Grain de maïs

, par Matthieu Marcillaud

Un été fort pluvieux vu naître un épi juteux
Un maïs bien portant si croquant au creux des dents
L’exploitant des semences allait s’en remplir la panse
Il se voyait obèse : cet or jaune c’est benaise !

Avant de remercier la nature qu’avait bossé
Il inspectait son champ, par orgueil évidemment
Mais porté par l’élan, son assiette basculant
Il tomba face au nez d’un grain qui manifestait !

L’épi clamait bien fort qu’il lutterait même mort
Contre cette obstination à vouloir couper leur trognon
C’est pour ça qu’il taggait, sur les chaumes isolées
Leur futur sans complexe en pop-corn ou en tex-mex !
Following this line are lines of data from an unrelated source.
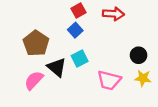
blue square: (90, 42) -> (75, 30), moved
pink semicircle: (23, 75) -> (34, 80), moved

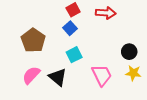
black triangle: (57, 67) -> (58, 77), moved
pink trapezoid: (109, 80) -> (102, 75), turned -130

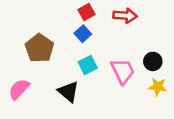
pink semicircle: (31, 75) -> (19, 89), moved
pink trapezoid: (102, 75) -> (123, 71), moved

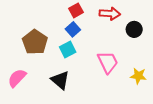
black circle: (153, 61) -> (134, 29), moved
cyan square: (88, 65) -> (68, 49), moved

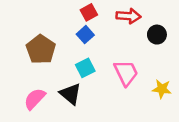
cyan square: (68, 49) -> (85, 68), moved
pink semicircle: (17, 78) -> (35, 99), moved

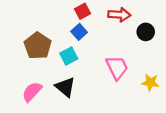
cyan square: (85, 68) -> (69, 56), moved

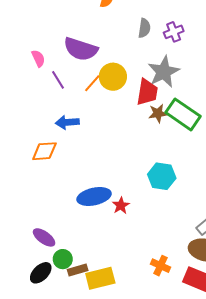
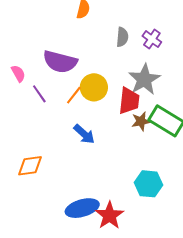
purple cross: (174, 32) -> (152, 39), turned -30
blue arrow: (67, 122) -> (84, 134), moved, turned -130
red star: (121, 205) -> (109, 215), size x1.6

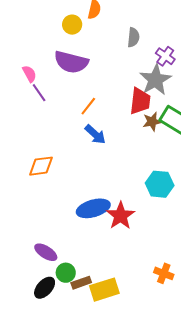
purple cross: (152, 39) -> (165, 56), moved
yellow circle: (94, 87) -> (72, 25), moved, size x0.7
purple line: (39, 94) -> (39, 93), moved
orange line: (74, 95) -> (88, 106), moved

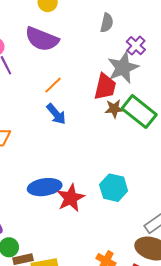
cyan hexagon: (160, 184) -> (114, 188), moved

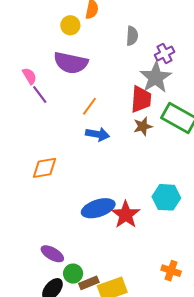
purple cross: (136, 46) -> (165, 53), turned 30
brown star: (114, 109) -> (143, 126), moved
blue arrow: (56, 114) -> (97, 134), turned -30

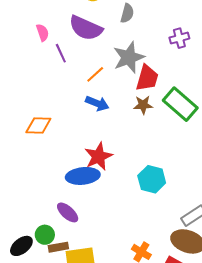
gray semicircle: (132, 36) -> (127, 13), moved
gray star: (156, 77) -> (129, 57), moved
purple line: (40, 95) -> (61, 53), moved
red star: (126, 215) -> (98, 156), moved
purple ellipse: (52, 254) -> (68, 212), moved

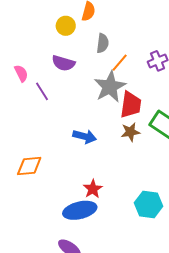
purple semicircle: (86, 28) -> (63, 63), size x0.7
orange line: (95, 74) -> (120, 63), moved
red star: (98, 156) -> (93, 189), size x0.7

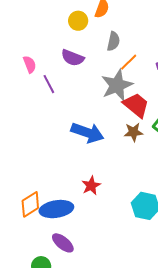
red trapezoid: (131, 105) -> (136, 105), turned -64
blue arrow: (85, 136) -> (87, 133), size x1.4
orange diamond: (29, 166) -> (30, 204), moved, turned -32
blue ellipse: (80, 210) -> (56, 209), moved

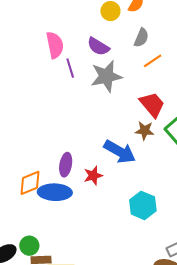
pink semicircle: (30, 64) -> (55, 45), size x1.5
gray star: (117, 85) -> (106, 76), moved
blue arrow: (87, 133) -> (120, 152), moved
purple ellipse: (63, 243) -> (66, 165), moved, turned 50

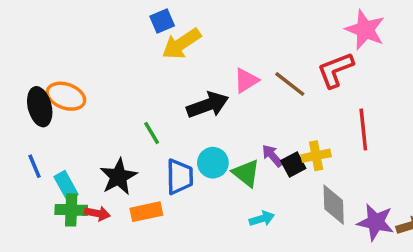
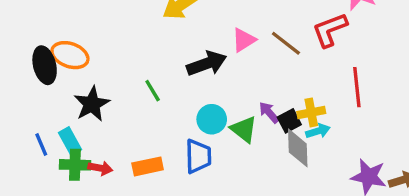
blue line: (34, 166) -> (41, 145), moved
black star: (118, 177) -> (92, 104), moved
blue trapezoid: (180, 177) -> (198, 156), moved
gray diamond: (334, 205) -> (298, 148), moved
cyan arrow: (262, 219) -> (318, 131), moved

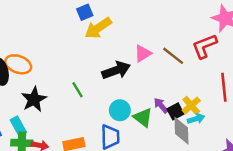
yellow cross: (311, 112) -> (191, 105), turned -30

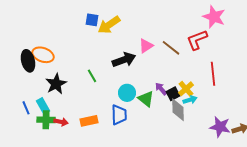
blue square: (85, 12) -> (92, 20), moved, turned 32

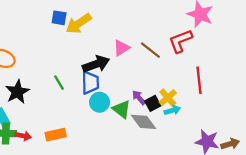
gray diamond: (178, 110) -> (143, 122), moved, turned -35
blue trapezoid: (119, 115) -> (90, 83), moved

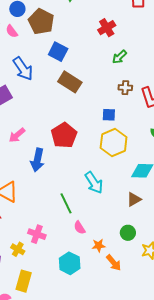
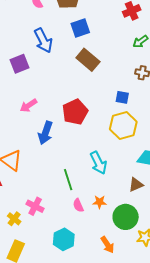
blue square: (58, 52) -> (80, 28), turned 36
green circle: (128, 233) -> (126, 217), size x1.6
orange star: (99, 246) -> (100, 202), moved

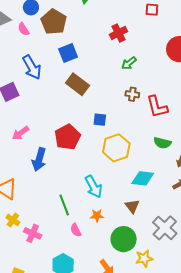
blue square: (122, 97) -> (100, 120), moved
brown triangle: (136, 185) -> (132, 206), turned -42
orange star: (100, 202) -> (97, 216), moved
yellow cross: (14, 219) -> (13, 220), moved

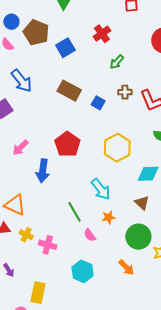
blue square: (68, 53) -> (65, 48), moved
blue square: (100, 120) -> (98, 103), moved, turned 32

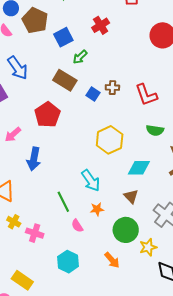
green arrow: (117, 62) -> (80, 57), moved
brown cross: (125, 92) -> (112, 88), moved
red pentagon: (67, 144) -> (47, 115), moved
yellow rectangle: (38, 293) -> (22, 280), turned -70

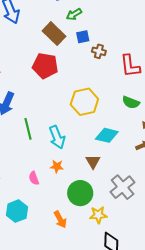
blue square: (93, 94) -> (83, 37), moved, turned 32
red pentagon: (47, 115) -> (45, 66), moved, turned 30
green line: (63, 202) -> (28, 129), moved

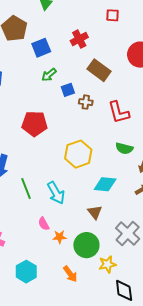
green arrow: (74, 14) -> (49, 75), moved
brown rectangle: (54, 34) -> (99, 70), moved
orange star: (57, 166) -> (60, 237), moved
pink semicircle: (34, 178) -> (44, 224), moved

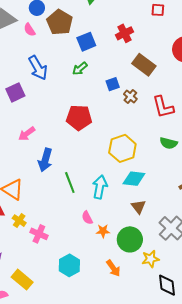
green arrow: (49, 75) -> (80, 69), moved
brown cross: (86, 102) -> (130, 96), turned 32
cyan diamond: (105, 184) -> (134, 179), moved
cyan arrow: (56, 193) -> (100, 187), turned -140

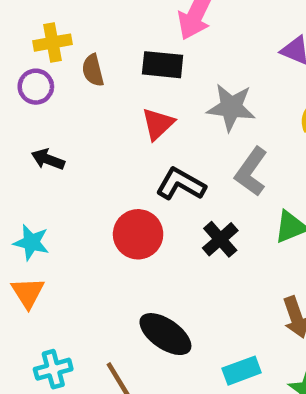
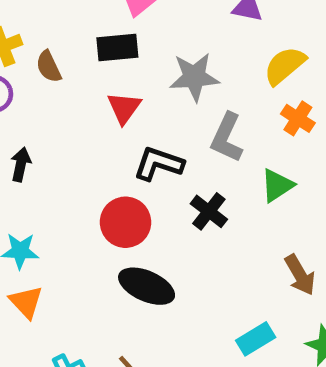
black arrow: (48, 159) -> (21, 164), turned 92
black ellipse: (165, 334) -> (147, 286), moved

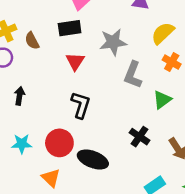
black L-shape: (159, 164) -> (81, 105), moved, turned 92
black cross: (209, 211) -> (139, 137), moved
red circle: (125, 222) -> (59, 143), moved
orange triangle: (26, 302) -> (51, 178), moved

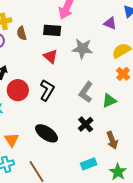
red triangle: (75, 61) -> (50, 56), turned -35
gray L-shape: (133, 75) -> (86, 92), moved
red circle: (59, 143) -> (18, 90), moved

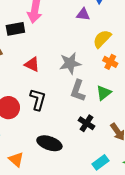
black rectangle: (52, 30) -> (15, 29), moved
gray star: (82, 49) -> (70, 63), moved

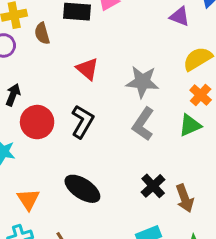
green triangle: (104, 93) -> (190, 125), moved
black cross: (86, 123) -> (153, 186), moved

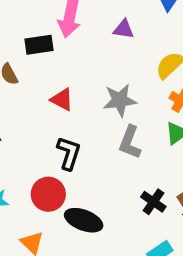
purple triangle: (180, 16) -> (124, 29), moved
red circle: (37, 122) -> (48, 194), moved

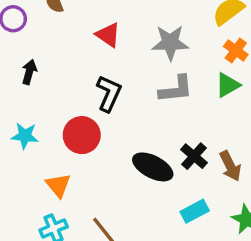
gray L-shape: (130, 142) -> (176, 89), turned -124
black ellipse: (84, 220) -> (153, 167), moved

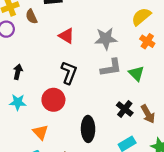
black arrow: (29, 72) -> (18, 72), moved
green triangle: (228, 85) -> (136, 73), moved, turned -42
black ellipse: (153, 167) -> (88, 129), moved, turned 65

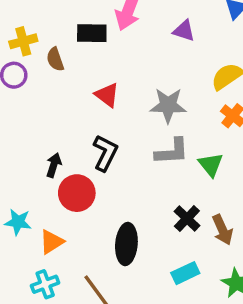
black arrow: (18, 72) -> (54, 165), moved
cyan star: (18, 102) -> (18, 222), moved
orange triangle: (40, 132) -> (51, 242), turned 35

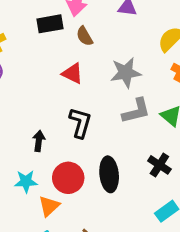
brown semicircle: (55, 59) -> (85, 36), moved
red circle: (77, 193) -> (68, 178), moved
cyan star: (18, 222) -> (26, 181), moved
black ellipse: (126, 244) -> (109, 174), moved

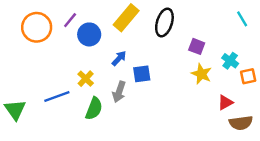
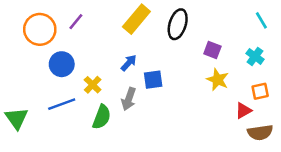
blue circle: (89, 34) -> (62, 64), moved
cyan cross: (230, 61) -> (255, 56), moved
orange square: (248, 76) -> (260, 91), moved

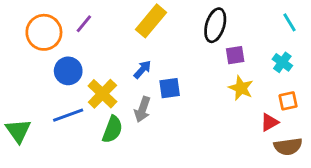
black ellipse: (178, 24) -> (215, 25), moved
purple square: (212, 50) -> (235, 55), turned -30
yellow cross: (93, 85) -> (102, 94), size x1.5

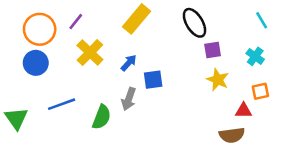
black ellipse: (215, 25) -> (194, 23), turned -48
blue circle: (68, 71) -> (36, 63), moved
yellow cross: (102, 94) -> (90, 53), moved
red triangle: (269, 122) -> (244, 111), turned 30
brown semicircle: (288, 147) -> (232, 135), moved

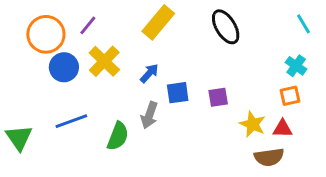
purple square: (213, 50) -> (218, 97), moved
blue circle: (36, 63) -> (64, 67), moved
yellow star: (218, 80) -> (253, 124), moved
orange square: (260, 91) -> (290, 96), moved

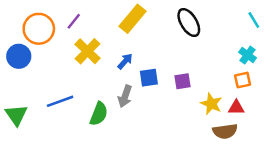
blue circle: (64, 67) -> (19, 56), moved

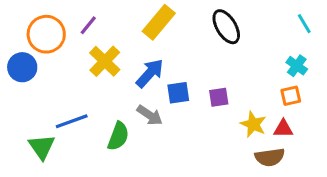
blue arrow: (125, 61) -> (150, 73), size x1.5
gray arrow: (125, 96) -> (150, 115), turned -75
green triangle: (16, 115) -> (42, 147), moved

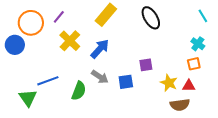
blue square: (178, 93) -> (126, 82), moved

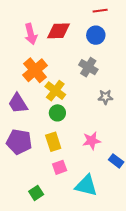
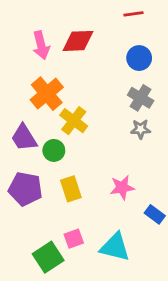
blue circle: (96, 35) -> (139, 58), moved
gray cross: (88, 67) -> (141, 98), moved
green circle: (57, 113) -> (54, 150), moved
pink square: (60, 167) -> (74, 239), moved
green square: (36, 193) -> (48, 257), size x1.5

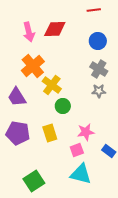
green circle: (54, 150) -> (63, 106), moved
pink square: (74, 239) -> (77, 150), moved

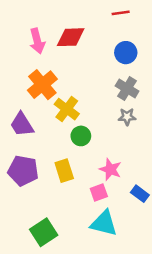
pink star: (86, 132) -> (110, 169), turned 30

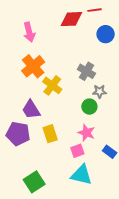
red diamond: (71, 37) -> (71, 19), moved
blue circle: (126, 53) -> (106, 34), moved
gray cross: (127, 88) -> (86, 71), moved
purple trapezoid: (22, 124) -> (31, 110), moved
green circle: (81, 136) -> (89, 107), moved

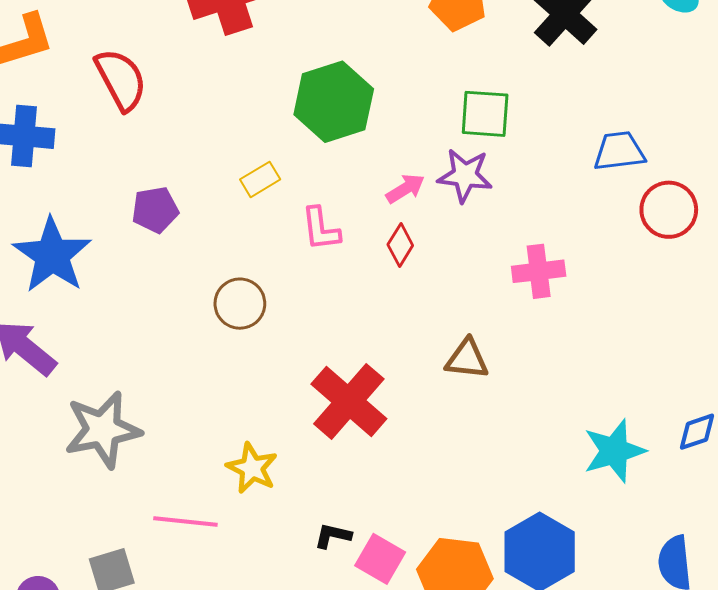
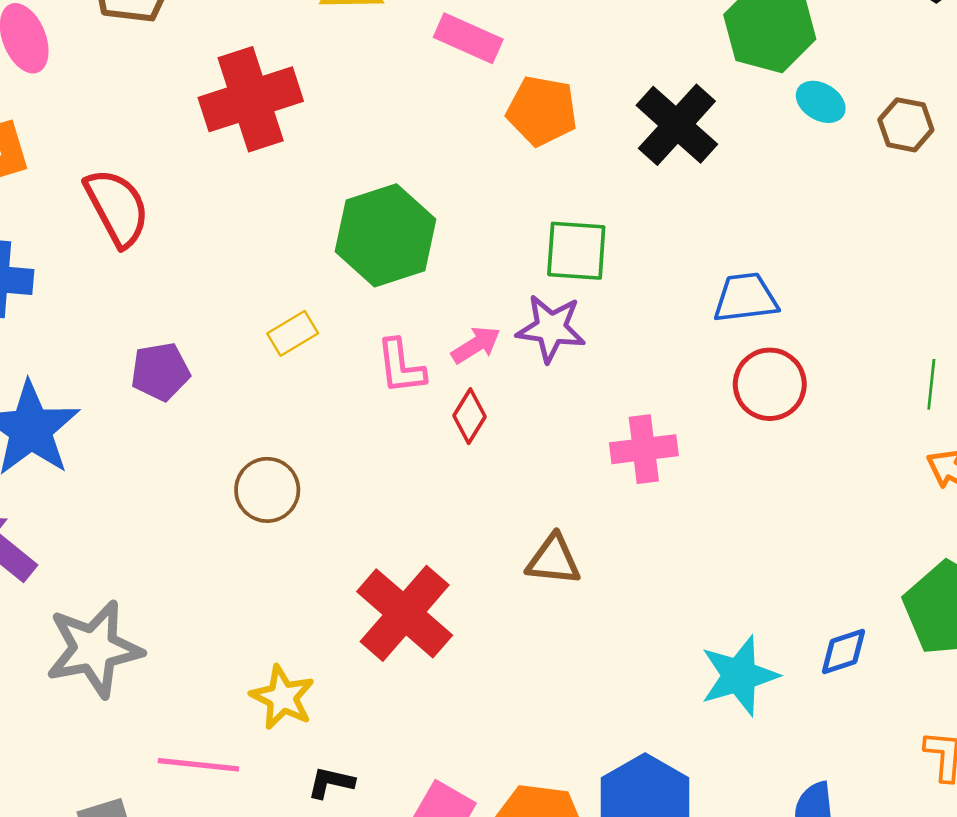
red circle: (669, 210) -> (770, 384), moved
pink L-shape: (321, 229) -> (401, 367), moved
black L-shape: (333, 536) -> (331, 783), moved

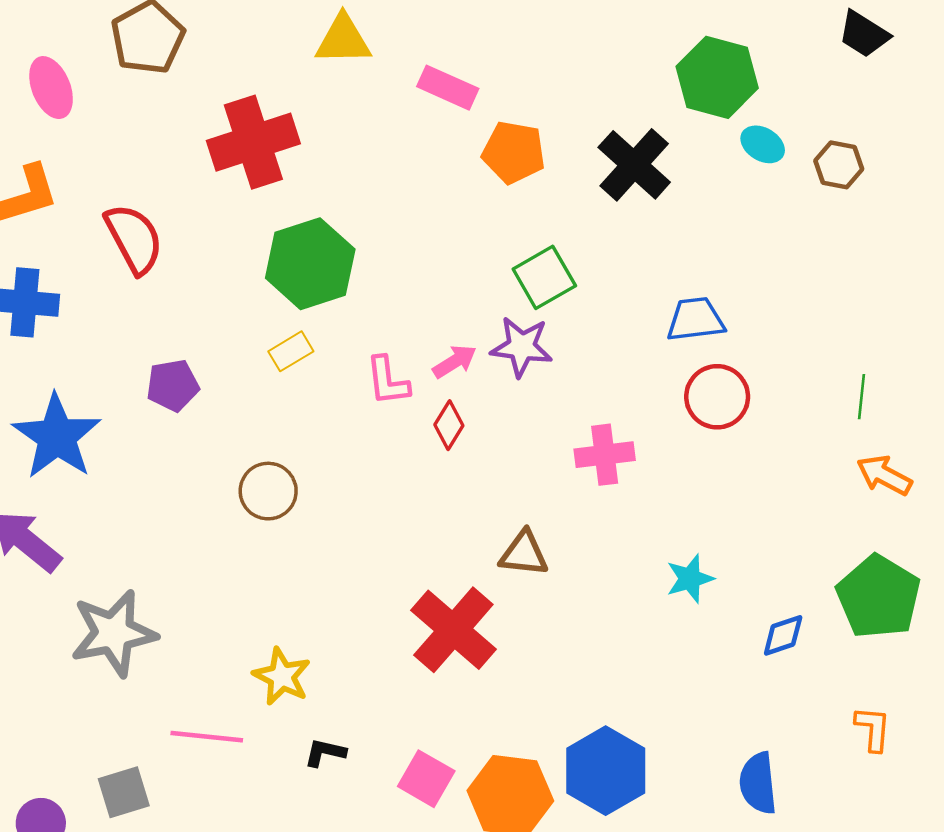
green hexagon: (386, 235) -> (310, 264), moved
green square: (576, 251) -> (544, 277), turned -34
red cross: (405, 613) -> (453, 630), moved
cyan star: (739, 676) -> (690, 579), moved, size x0.7

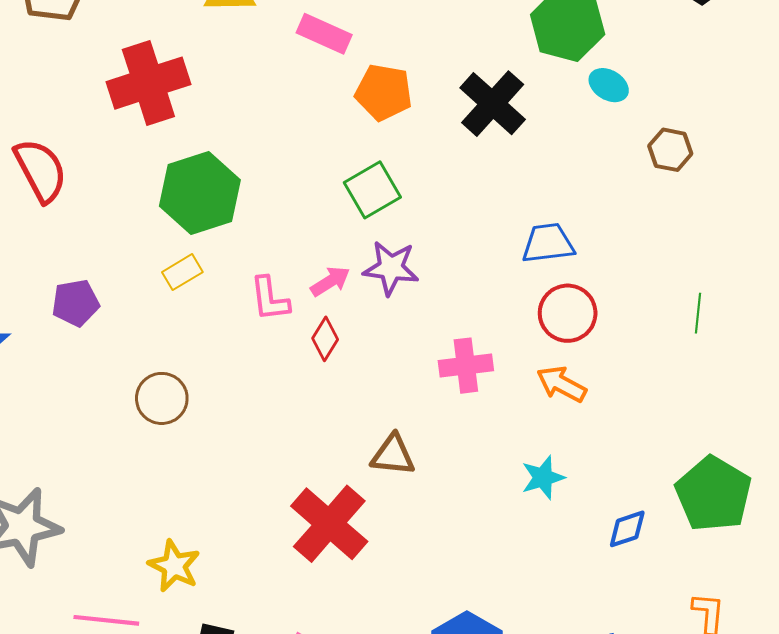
brown hexagon: (839, 165) -> (670, 150), moved
green square: (544, 277) -> (372, 190), moved
orange arrow: (884, 475) -> (561, 384), moved

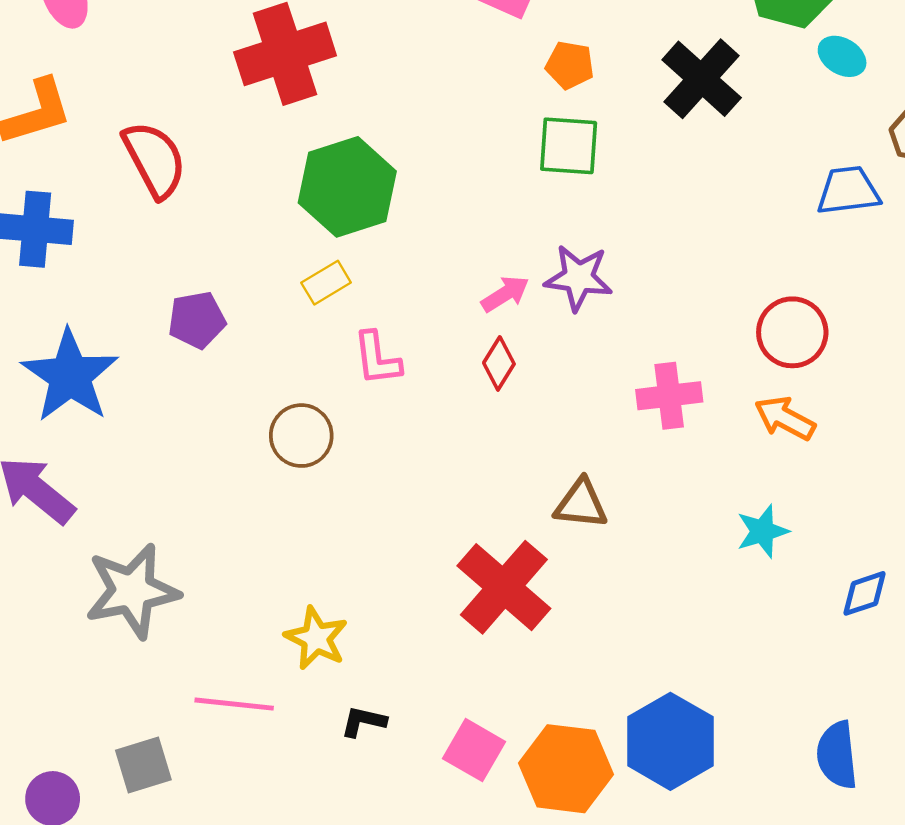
orange pentagon: (384, 92) -> (570, 65), size x0.7
green square: (372, 190) -> (569, 146), moved, turned 34
blue trapezoid: (548, 243) -> (848, 191), moved
pink L-shape: (270, 299) -> (377, 358), moved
Les yeux noirs du monsieur, qui louchaient le prétentieux
Fusèrent sur son engin pour moissonner ce sale vaurien
Et c’est voulant faire fi du misérable grain de vie
Qu’il se mit bien à dos toutes ces plantes avides d’eau.

Car les grains révoltés qui n’avait osé l’afficher
Combattirent en rangs serrés la batteuse qui les frappait.
Les cabosses en question, insoumises à la moisson
Se trouvèrent solitaire au coeur d’un champ mortifère.

Pour les autres qui ont laissé la machine les secouer
Elles s’entassèrent au chaud toutes dans le fond d’un silo.
L’homme satisfait du butin rentra donc chez lui serein :
Il n’en avait que faire de ces quelques épis par terre !

Mais ceux-là étant libre du lieux très vite ils déguerpirent
Puis pour n’pas être glanés ils se cachèrent dans un bosquet
Et souhaitant se venger du patron qui les récoltait
Ils votèrent tous pour décupler leur petite force armée.

Ils prirent donc racine et s’élevèrent vers les cimes
Mais aucun ne fit de fleur : voilà bien leur grand malheur.
Ils étaient impuissants face à leurs gènes résistants
Qu’on avait injectés évidemment contre leur gré.

Ils périrent tous ainsi sans avoir pu redonner vie
Par vieillesse avancée sans avoir pu se révolter
Mais le plus triste encore par un tout autre effet du sort
C’est qu’le joli bosquet mourut d’une autre adversité.

En se décomposant le maïs fut très nonchalant :
Ses pesticides sortants tuèrent la faune abondamment
Elle-même qui nourrissait de par son oeuvre tout le bosquet
Fit périr ce dernier dans une jaunisse désespérée.

Les épis du silo eux furent donnés à quelques veaux
Qui sont ainsi vendus sans étiquette bien sûr dessus.
Quelques grains avec chance profitant d’une inadvertance
S’sont même retrouvés cois dans une bouillie de polenta !

N’dites pas à l’exploitant qu’il est dang’reux pour ses enfants
Car lui n’fait que regarder la prime qu’il pourra amasser
Et n’dites pas à vos enfants qu’il n’est pas bien d’être paysan
Faut pas confondre avec eux quelques hommes lésineux.

 

Marcimat,
le 29 avril 2006,
A mon bureau,
Angoulême.
Commencé en automne en glanant du maïs, continué en hiver au fil de manifestations et terminé au printemps sur le dossier OGM du monde diplomatique (mars 2006).